• _Exercise material_
--------
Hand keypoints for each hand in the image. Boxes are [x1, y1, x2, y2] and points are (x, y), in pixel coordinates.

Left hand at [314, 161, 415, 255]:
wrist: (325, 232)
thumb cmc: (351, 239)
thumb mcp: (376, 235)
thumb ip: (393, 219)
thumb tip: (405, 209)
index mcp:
--------
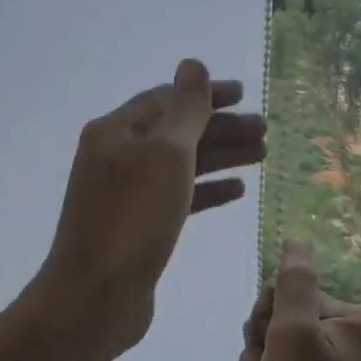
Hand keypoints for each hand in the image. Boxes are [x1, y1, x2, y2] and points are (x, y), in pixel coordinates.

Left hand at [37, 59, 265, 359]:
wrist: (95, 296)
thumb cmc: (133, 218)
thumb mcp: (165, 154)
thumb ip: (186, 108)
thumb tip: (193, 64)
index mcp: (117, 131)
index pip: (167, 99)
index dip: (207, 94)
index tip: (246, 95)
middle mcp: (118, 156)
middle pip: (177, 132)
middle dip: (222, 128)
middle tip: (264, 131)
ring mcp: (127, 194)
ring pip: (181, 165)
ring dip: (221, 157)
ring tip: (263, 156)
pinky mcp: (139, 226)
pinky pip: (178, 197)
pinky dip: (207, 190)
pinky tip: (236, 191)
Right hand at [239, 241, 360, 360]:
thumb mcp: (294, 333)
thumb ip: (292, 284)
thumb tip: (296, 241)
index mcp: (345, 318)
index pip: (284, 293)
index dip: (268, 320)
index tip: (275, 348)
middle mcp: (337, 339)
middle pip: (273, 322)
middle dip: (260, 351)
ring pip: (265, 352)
--------
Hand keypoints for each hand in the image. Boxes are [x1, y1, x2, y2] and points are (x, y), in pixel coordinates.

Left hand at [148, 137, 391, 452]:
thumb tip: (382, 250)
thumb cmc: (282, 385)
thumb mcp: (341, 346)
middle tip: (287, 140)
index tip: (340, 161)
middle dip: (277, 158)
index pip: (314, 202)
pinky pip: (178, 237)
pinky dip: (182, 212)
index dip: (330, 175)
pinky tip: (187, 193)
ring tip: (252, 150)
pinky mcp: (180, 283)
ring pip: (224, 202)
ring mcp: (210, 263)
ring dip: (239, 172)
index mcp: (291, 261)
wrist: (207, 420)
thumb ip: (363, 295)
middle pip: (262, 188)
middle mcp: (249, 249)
--------
• _What you need to do_
The line above containing "pinky tip: (236, 191)", the line containing "ring pip: (265, 352)", and every line between them are to be transcribed exactly; no other line is wanted.

• _Response to the exercise_
pinky tip: (236, 191)
Right hand at [239, 241, 360, 360]:
thumb mcp: (294, 333)
thumb ip: (292, 284)
thumb tip: (296, 241)
index mcp: (345, 318)
index pip: (284, 293)
index dip: (268, 320)
index tip: (275, 348)
middle mcp: (337, 339)
middle pip: (273, 322)
middle dip: (260, 351)
ring pip: (265, 352)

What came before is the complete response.